I had 12.5 miles to run today. It was my first long run since the Fleetwood Half and I’d been mithering all weekend about how I’d do. After experiencing problems with my breathing in my last race I didn’t want a repeat of that today. I chose a route which I’ve only ever run once, back in 2011, despite it being a nice route to run. It’s a good mixture of ups and downs and flats mostly off the beaten track. I thought it might help distract me if I was running somewhere different.
In the week my ifitness running belt arrived, so I had today to test it out. It came with two small bottles, which I felt might not be big enough, room for two gels and an elasticated pocket big enough for my phone and other bits and pieces. I can even clip my race number to the bottom it – no more pins, no more paper cuts! This also meant no Camelbak and no armband – everything could be carried around my waist! No more sweaty back (well relatively speaking), friction burns from straps and the ability to see how much liquid I’m taking on. It just had to not-bounce and the job was ‘agoodun’.
I waited until the rush hour had passed (an issue with running on roads, even here!) and set off in the cool of the morning. I wore my arm sleeves today for the first time all summer. It was nippy this morning, following a cloudless night, and arm sleeves seemed most sensible. Boy, I’m doing well on the thinking thing lately!
The route took me from the castle road (a short warm up walk from my house), through the village, looped around past the church and off along a rarely used single track road which runs parallel to the shore up to Cummertrees village and then up away past several large farms before looping back along the shore road.
I ran at a pace set by my Jeff Galloway Half Marathon app, which automatically calculates a long run pace slightly slower than race pace. I was looking at running between 12 and 13 minute miles, but in actuality I was a bit faster than that. Which is fine. I must be doing okay.
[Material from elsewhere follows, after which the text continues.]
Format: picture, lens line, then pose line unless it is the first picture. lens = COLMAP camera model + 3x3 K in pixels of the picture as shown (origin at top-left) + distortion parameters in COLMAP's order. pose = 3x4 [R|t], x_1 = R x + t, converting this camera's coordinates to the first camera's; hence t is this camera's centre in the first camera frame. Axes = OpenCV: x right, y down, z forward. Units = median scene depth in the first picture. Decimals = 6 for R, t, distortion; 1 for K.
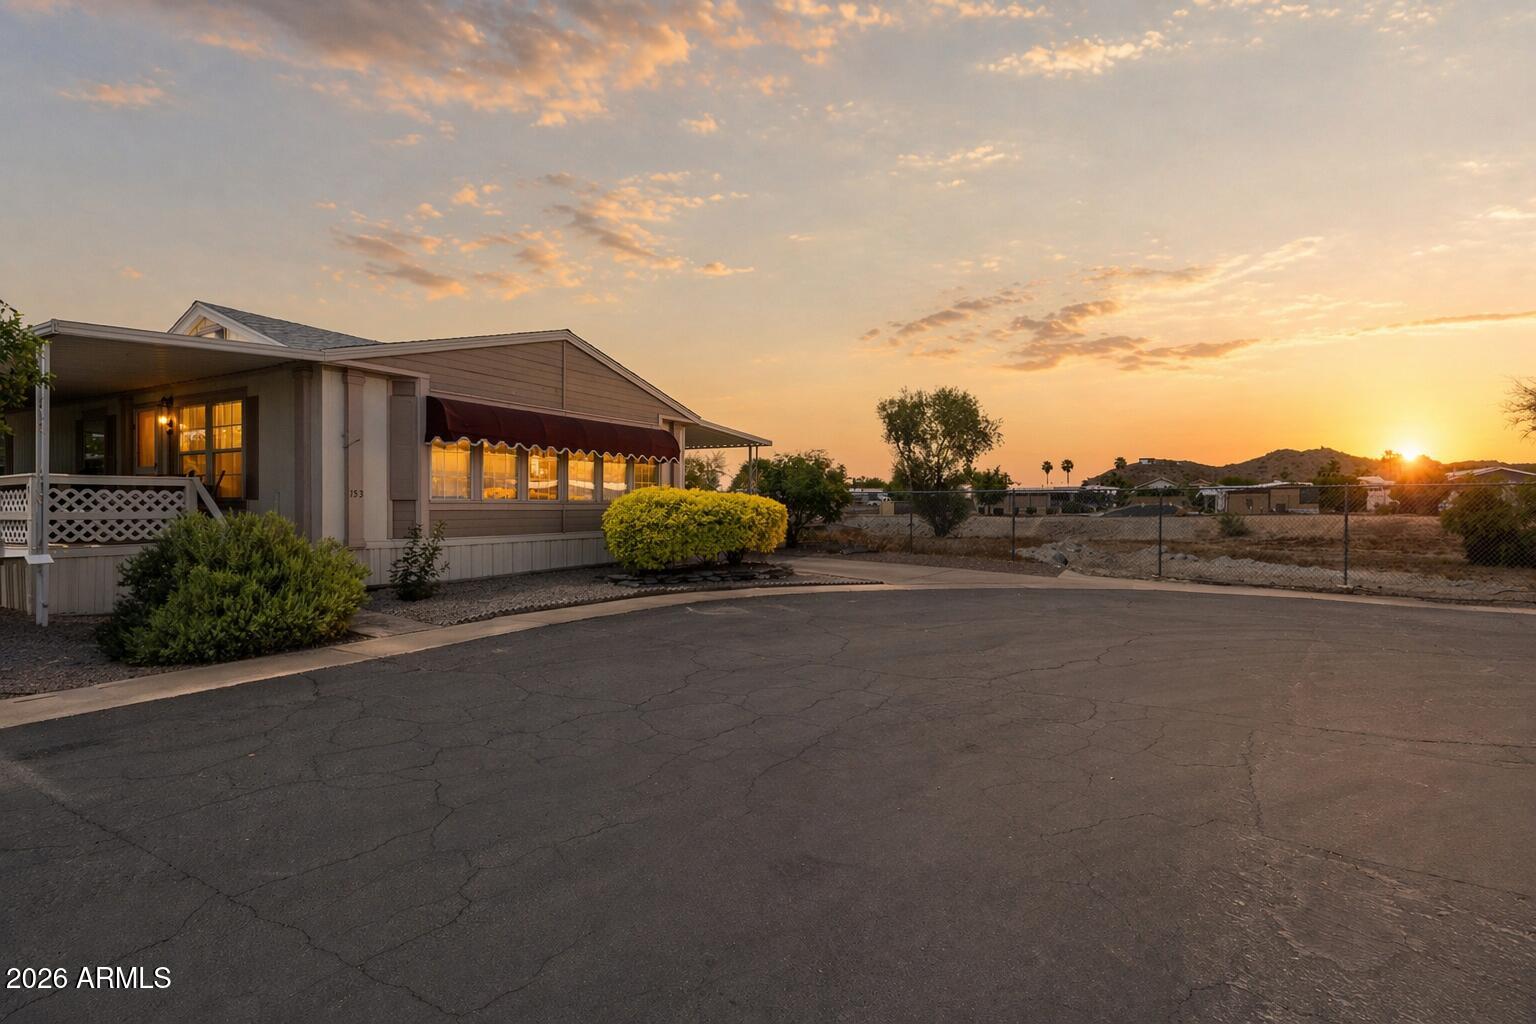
lens RADIAL K [[685.8, 0, 768.4], [0, 685.8, 516.2], [0, 0, 1]] dist [-0.000202, -0.000045]
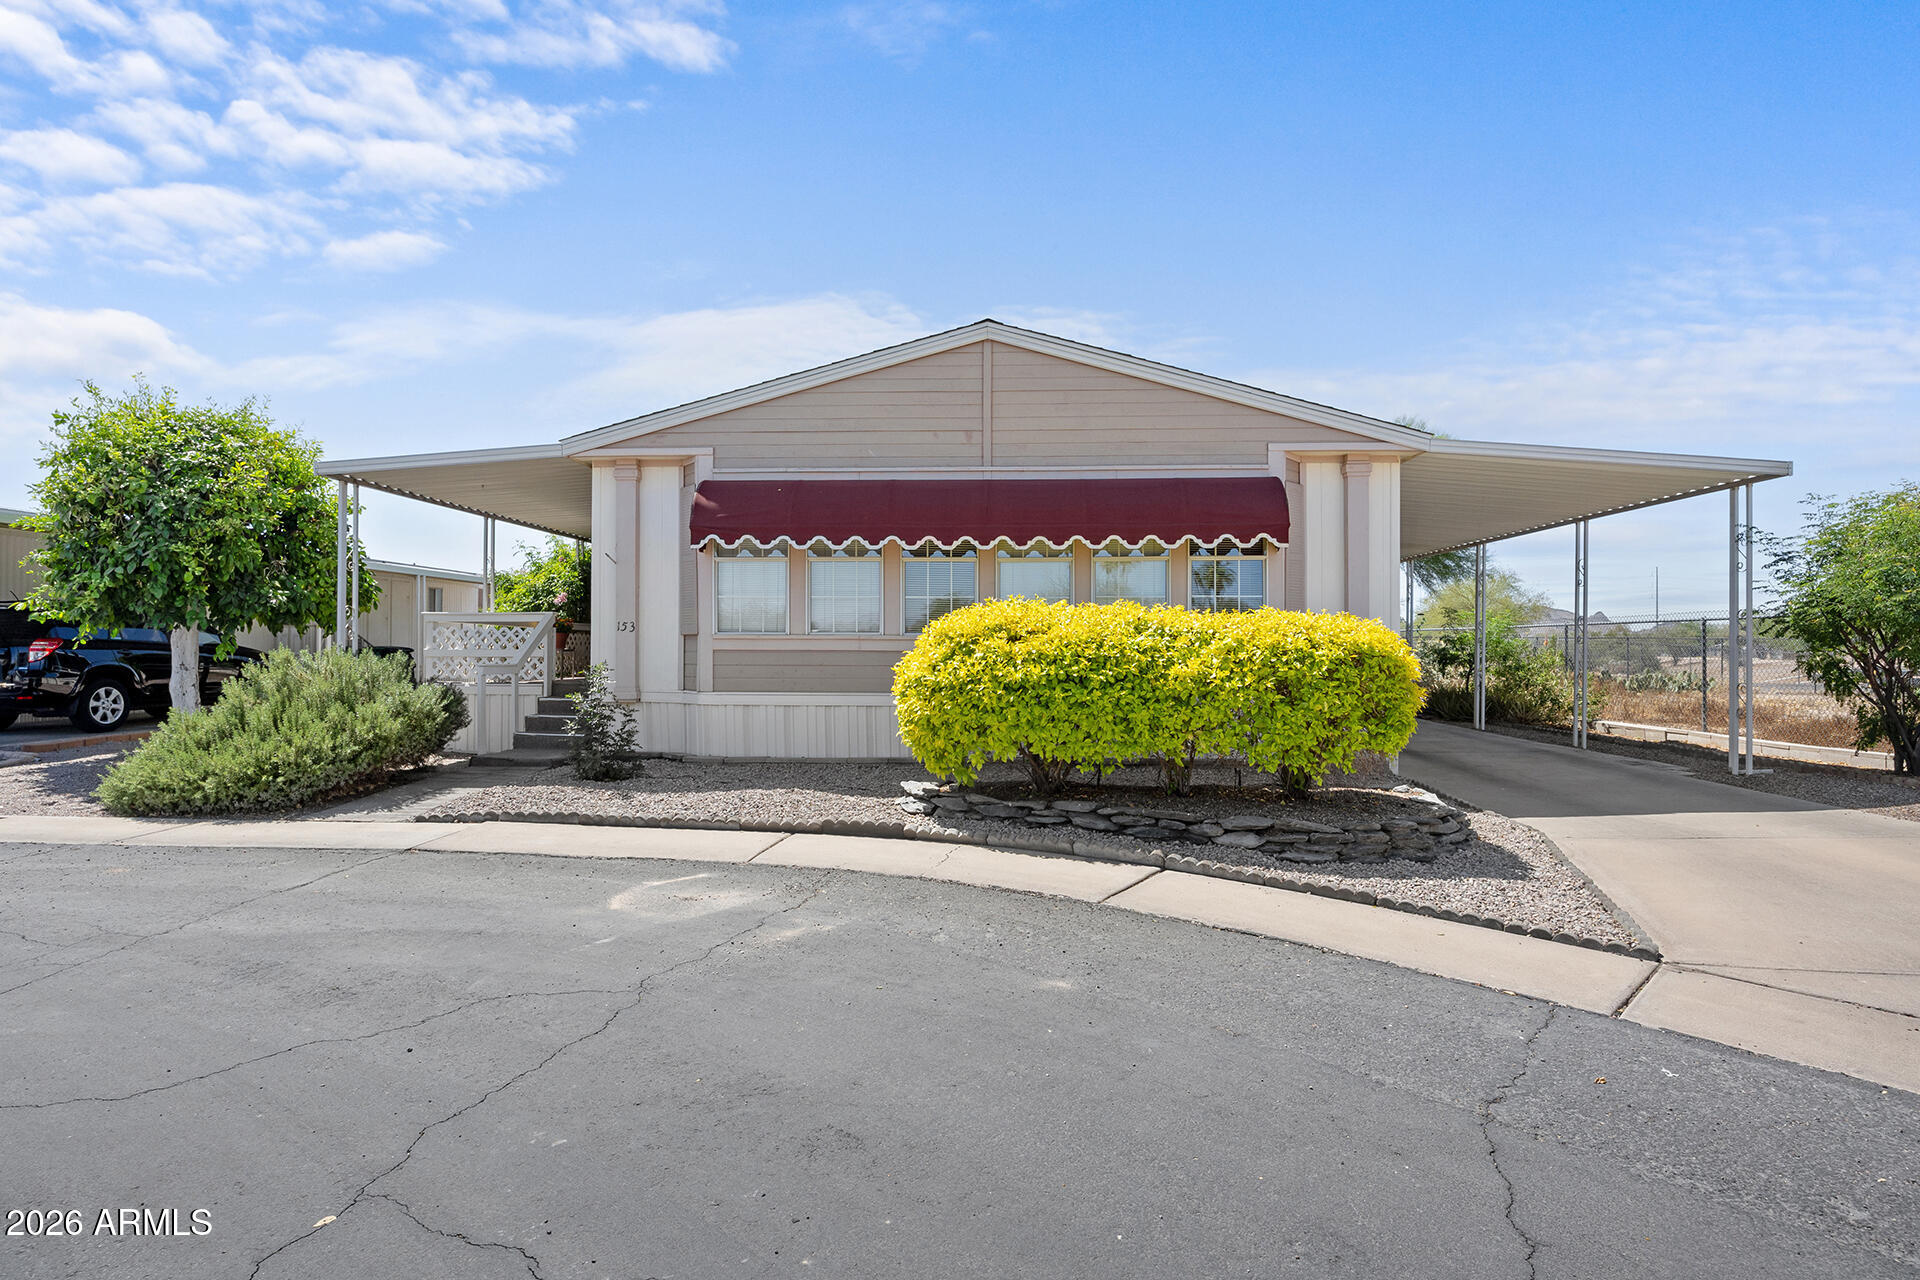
lens RADIAL K [[992.4, 0, 960.0], [0, 992.4, 647.3], [0, 0, 1]] dist [-0.004651, -0.000792]
pose [[0.472758, 0.001758, -0.881190, 0.449870], [-0.017023, 0.999830, -0.007138, -0.008444], [0.881028, 0.018375, 0.472708, 0.712027]]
I had forgotten to buy gels and so all I had in the house were some left over out of date 33 Shake chia gels. What choice did I have? I took a couple knowing that I’d only need one and a half if I split each one (taking at 4,8 and 12 miles). They were fine, too big for my fancy new belt though – so I had to wedge them in behind my water bottles. My water bottles were plenty big enough, each carrying 180ml, and I’d popped half a High 5 tablet into each for electrolyte and sodium replacement. I was taking a chance on the gels, but the juice would get me home if nothing else!
I have to say, my waistband was awesome! No bounce, no movement, it stayed on my hips (not an easy task), everything was accessible and safe and it was comfortable to wear. Totally recommended. I did notice a tiny bit of leakage from the bottles, but I think that may have just been residual juice in the lid after I’d taken a swig.
It was a steady run, but as the sun climbed so did the humidity. I was quite surprised to see that my Garmin data is saying 93% humidity today – which maybe explains why I had to stop at mile 11, just to catch my breath. I’d been doing okay up until then, with regular, planned walk breaks every 2.5 minutes, but once I’d run through Ruthwell village for the last time I started to cough and wheeze. I stopped and took some time to breathe deeply, filling my lower lungs as well as the upper, walked for a short time and then finished the run. I hadn’t taken my inhaler with me, so I was just taking sensible precautions. I made it home, but running that extra bit seemed unnecessary in the circumstances.
I finished my 12.5 miles in 2:26 – giving me an average pace of 11:46 min/mile. For a training run I’m happy at that. As I said at the start “That’ll do, Pig. That’ll do.”